I prefer written guides with really good quality pictures included to show me what to do my self. The last place I look for help is places like you tube, I all ways look for written help first when I look on the internet for help with a problem as I find this way of learning to work much better for me.
As someone who writes instructional material for a living, I appreciate the comments above. However, my current project has progressed past the written stage and has moved into video production. While not all material is suitable for video, where it works, it's invaluable, as a substantial percentage of the population are visual learners for whom seeing something done is critical to their learning. We also do online classes, but the 24/7/365 to online video is something that cannot be duplicated with classes and is far less time-consuming in the long run.
Written text and pictures will always have a place in the instructional world, but video is also a very important tool.
BNYSTROM is right on the money, which makes sense given his/her occupation. Yes, much of the population are visual learners and there will always be a place for written instruction. Some are hands-on learners, which in situations that have been spoken of here, folk will need likely both written and visual instruction just to get them in there working with their hands and from there they figure it out as they do. Still there are three auditory learners whom do best with hearing detailed spoken instruction, which would take care of itself in a you tube video. Myself, I learn best by reading and writing. So written instruction with some high res pictures, like a power-point is the best way for me to accomplish/learn something. In fact, if it wasn't for over-head projectors (showing my age) and later power points I would have never gotten through school or college. So yes, written instruction certainly has a substantial place and should never be over-looked.
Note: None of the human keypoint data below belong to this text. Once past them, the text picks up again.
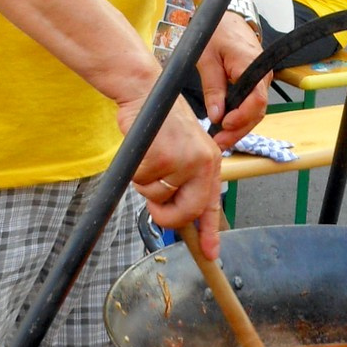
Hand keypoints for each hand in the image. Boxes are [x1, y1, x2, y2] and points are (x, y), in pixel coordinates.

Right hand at [118, 91, 225, 257]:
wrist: (146, 92)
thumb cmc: (160, 123)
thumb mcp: (182, 149)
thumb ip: (184, 179)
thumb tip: (173, 211)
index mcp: (210, 161)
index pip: (211, 204)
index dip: (210, 232)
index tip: (211, 254)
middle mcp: (202, 162)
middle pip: (186, 212)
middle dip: (166, 216)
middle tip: (155, 207)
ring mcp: (183, 161)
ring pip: (157, 197)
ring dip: (145, 184)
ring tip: (149, 157)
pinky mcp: (162, 158)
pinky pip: (141, 183)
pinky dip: (135, 172)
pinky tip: (142, 151)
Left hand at [196, 11, 268, 144]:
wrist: (227, 15)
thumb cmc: (216, 32)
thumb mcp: (207, 59)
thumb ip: (213, 88)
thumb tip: (215, 116)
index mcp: (252, 65)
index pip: (257, 99)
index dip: (242, 117)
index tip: (223, 125)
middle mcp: (263, 74)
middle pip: (257, 111)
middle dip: (239, 130)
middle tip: (219, 143)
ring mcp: (261, 79)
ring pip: (255, 111)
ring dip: (239, 127)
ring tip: (220, 140)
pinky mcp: (256, 82)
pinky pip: (252, 104)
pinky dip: (240, 117)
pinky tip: (226, 128)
Having said that, watching YouTube videos, even instructional ones are still really fun I think!
The video isn't intended to teach or for someone to create an exact copy of his build.
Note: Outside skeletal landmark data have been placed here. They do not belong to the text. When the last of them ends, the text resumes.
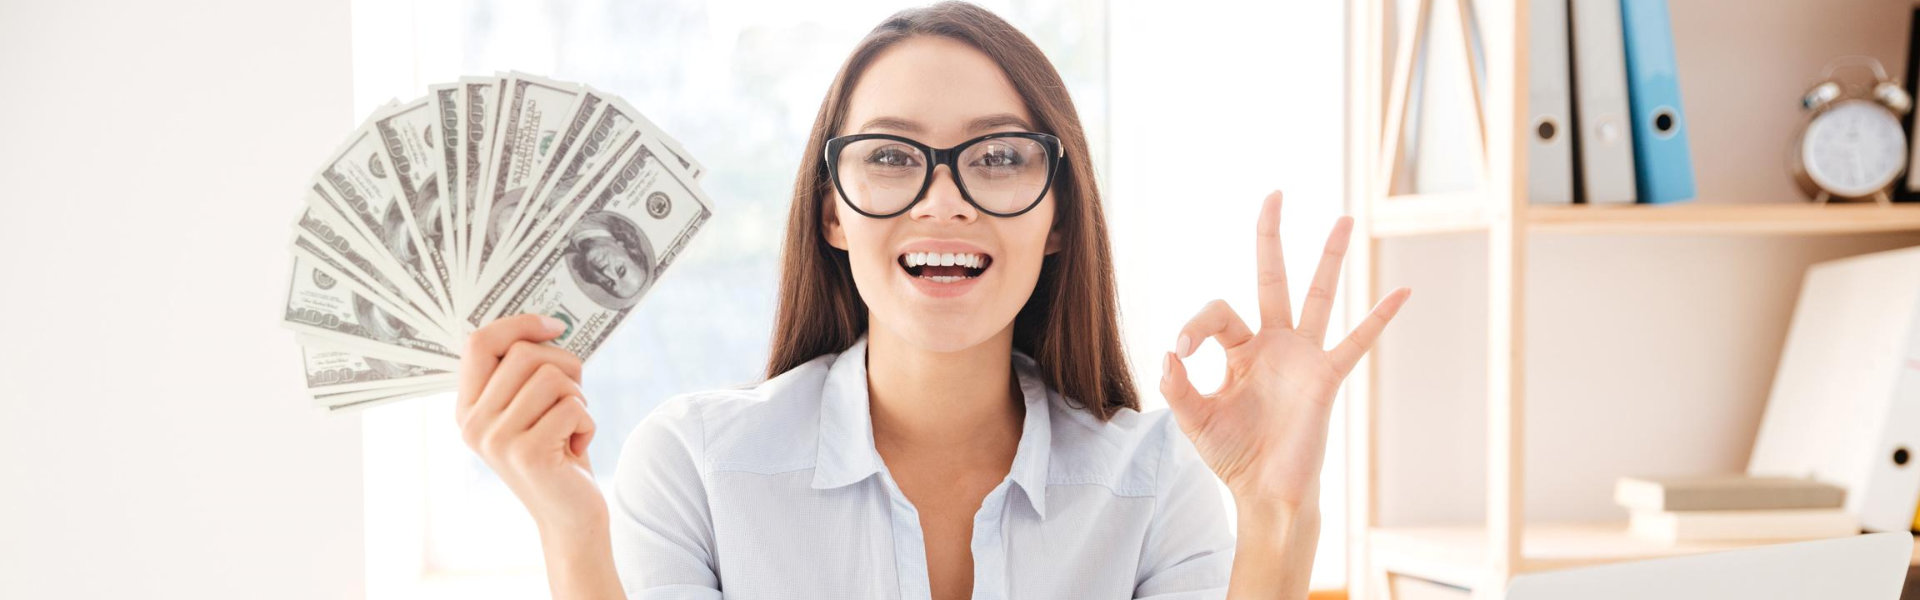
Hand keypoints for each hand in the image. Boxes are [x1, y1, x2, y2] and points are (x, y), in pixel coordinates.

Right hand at [456, 313, 604, 534]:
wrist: (569, 515)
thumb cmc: (557, 451)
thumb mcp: (531, 408)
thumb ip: (525, 372)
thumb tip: (548, 322)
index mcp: (468, 407)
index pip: (478, 343)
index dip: (519, 324)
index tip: (554, 325)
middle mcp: (474, 424)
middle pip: (524, 354)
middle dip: (565, 366)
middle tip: (573, 396)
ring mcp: (497, 440)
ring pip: (553, 378)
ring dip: (578, 398)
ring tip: (570, 427)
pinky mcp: (528, 454)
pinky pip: (573, 407)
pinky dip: (587, 423)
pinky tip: (575, 448)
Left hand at [1160, 191, 1410, 510]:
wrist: (1265, 492)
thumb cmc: (1232, 455)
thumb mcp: (1193, 419)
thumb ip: (1177, 387)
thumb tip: (1168, 352)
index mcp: (1239, 350)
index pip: (1218, 313)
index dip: (1195, 326)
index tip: (1181, 354)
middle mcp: (1272, 344)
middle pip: (1272, 278)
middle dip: (1271, 237)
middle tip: (1274, 195)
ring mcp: (1302, 357)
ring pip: (1319, 296)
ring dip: (1331, 257)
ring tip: (1345, 218)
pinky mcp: (1325, 377)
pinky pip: (1357, 342)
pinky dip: (1379, 318)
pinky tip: (1401, 292)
I'm not a guy with a work shop and large tools but I'm certain the video is informative enough for someone who is into building stuff. The build is not in anyway practical and optimal so you are free to modify most of it where the centerpiece are still those exposed heatsinks, which by the way, is a brilliant idea that haven't seen before.
While a video might be nice to show off a build. I've always found them to be close to useless in instructing people on how to complete the build themselves.
I think this is because the level of granular footage required would just make the video obscenely long when most viewers just want beauty shots.
Contrasted with written guides where length is usually the desired result.
That all said at a minimum you should always put links or at least names of whatever thing you showing off in a video in the description so people can search for it easier.